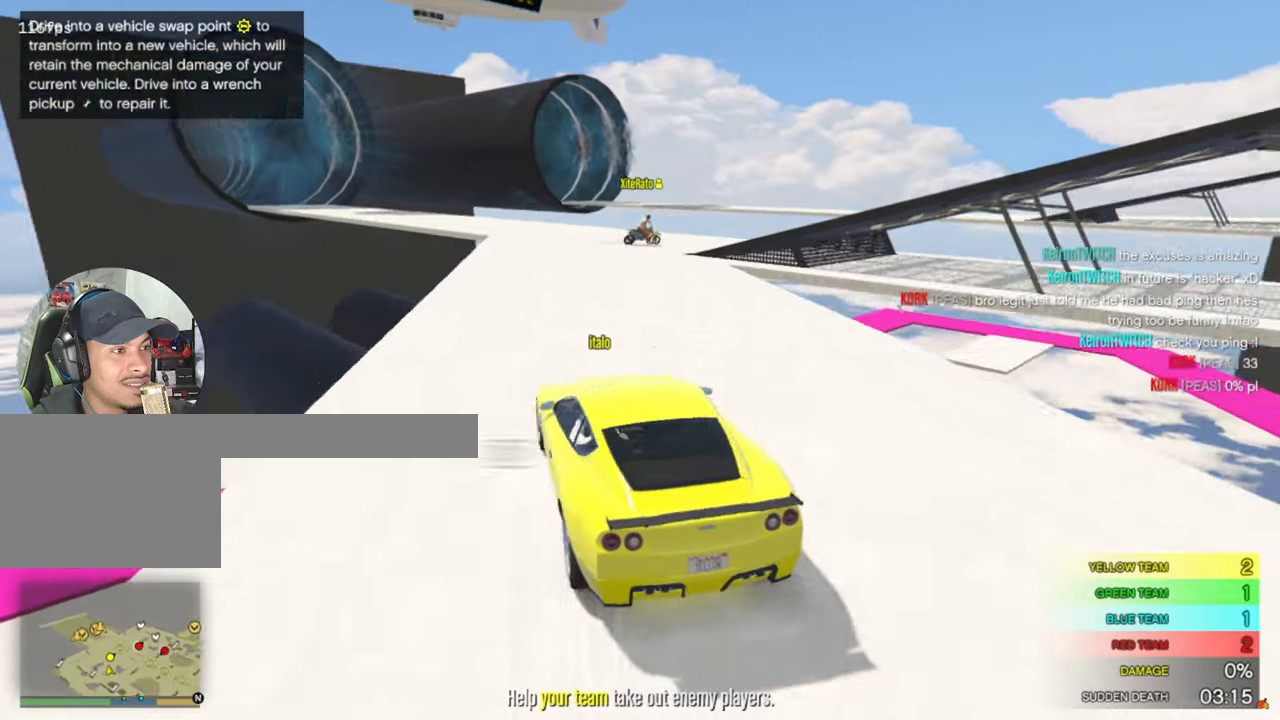
{"keys": ["s"], "mouse": [], "events": [[467, "s", "down"]]}
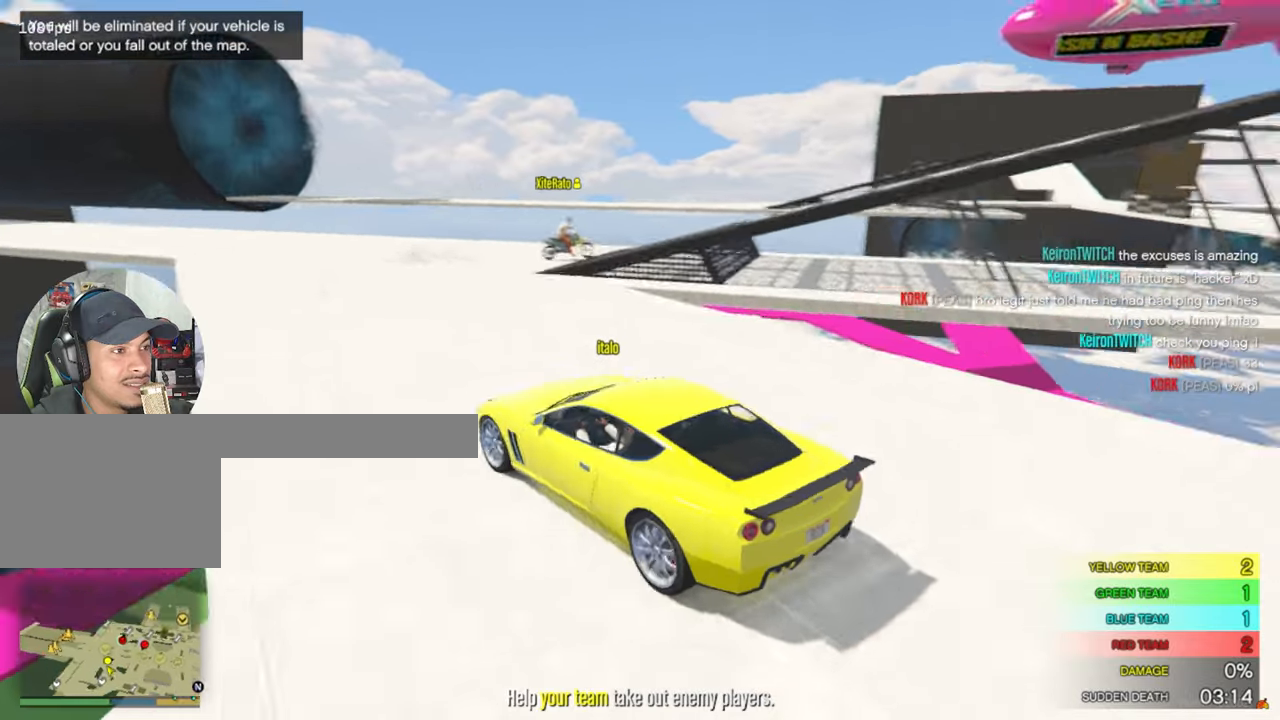
{"keys": ["d"], "mouse": [], "events": [[250, "d", "down"], [334, "s", "up"]]}
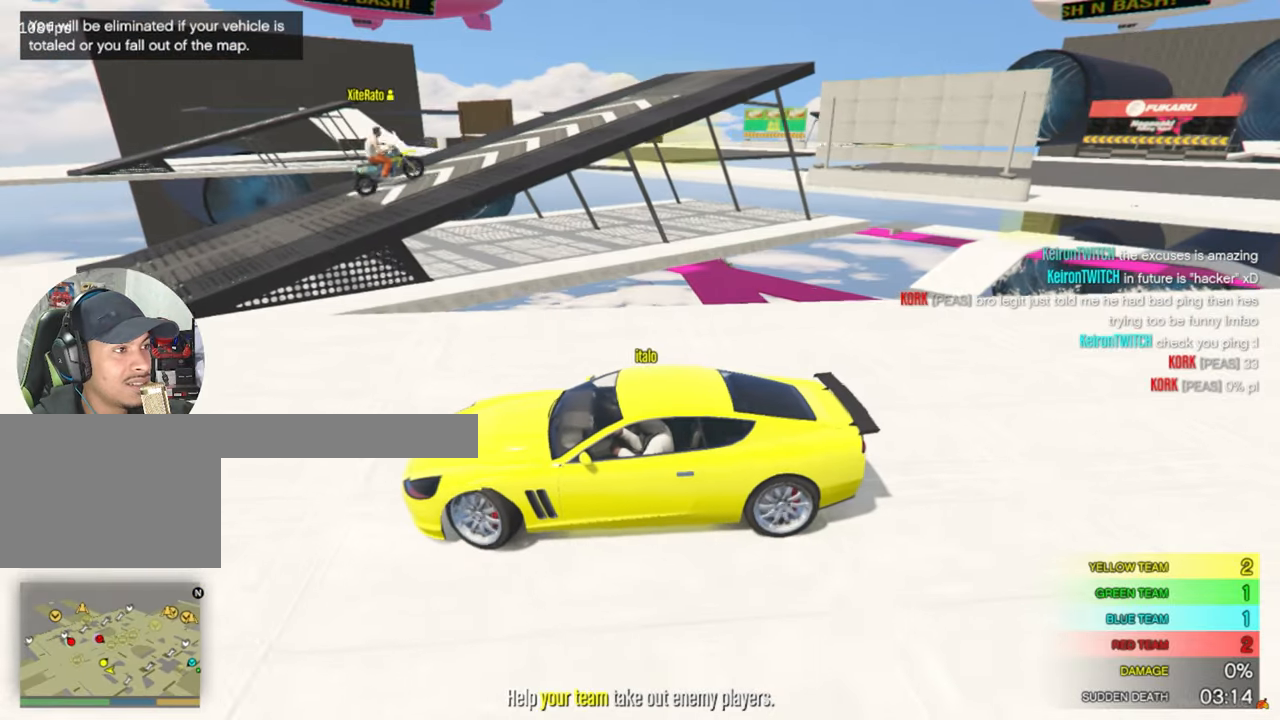
{"keys": [], "mouse": [], "events": [[84, "d", "up"]]}
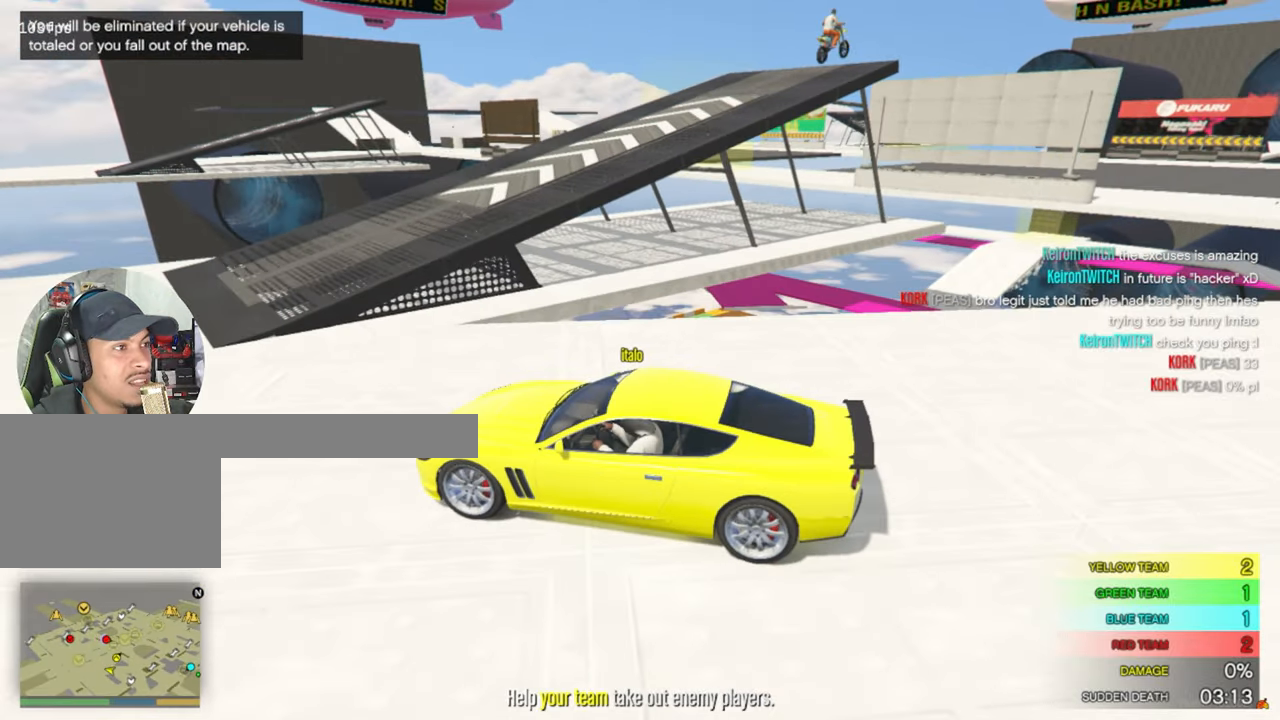
{"keys": [], "mouse": [], "events": []}
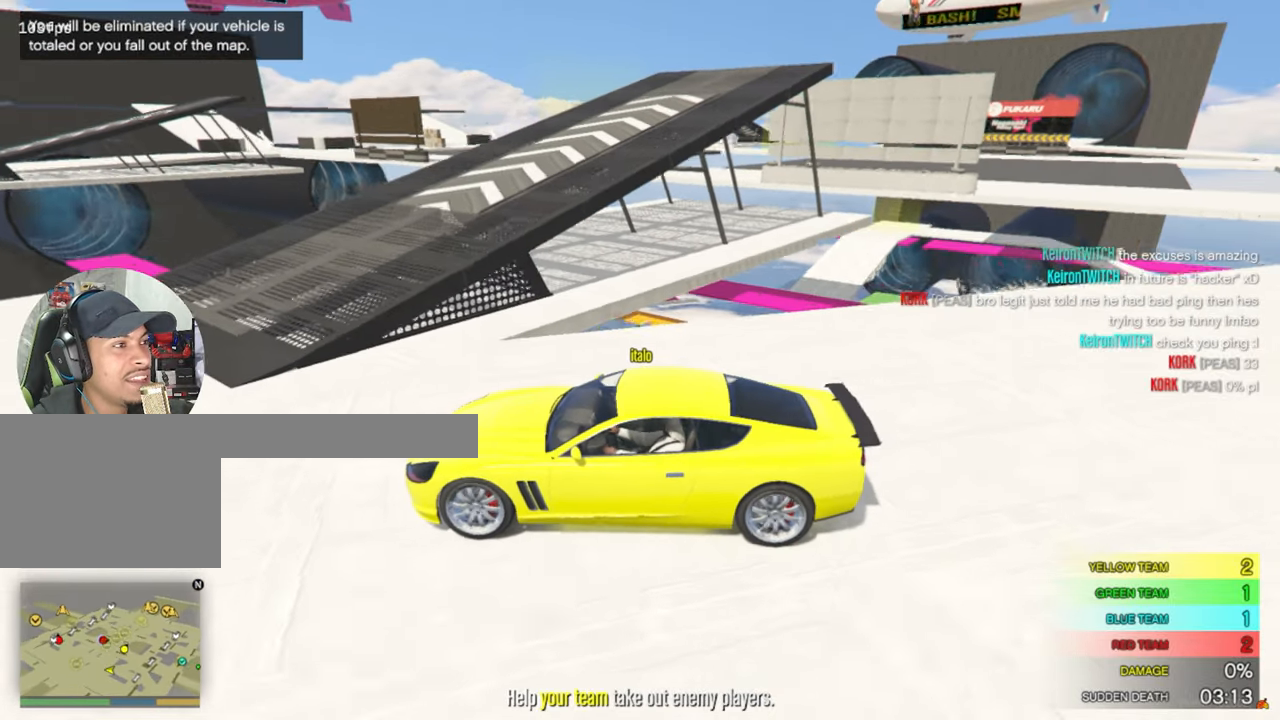
{"keys": [], "mouse": [], "events": []}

- _Problem details_: Print, word for word, every entry shown above; the pictures stay out.

- _Final answer_:
{"keys": ["s"], "mouse": [], "events": [[467, "s", "down"]]}
{"keys": ["d"], "mouse": [], "events": [[250, "d", "down"], [334, "s", "up"]]}
{"keys": [], "mouse": [], "events": [[84, "d", "up"]]}
{"keys": [], "mouse": [], "events": []}
{"keys": [], "mouse": [], "events": []}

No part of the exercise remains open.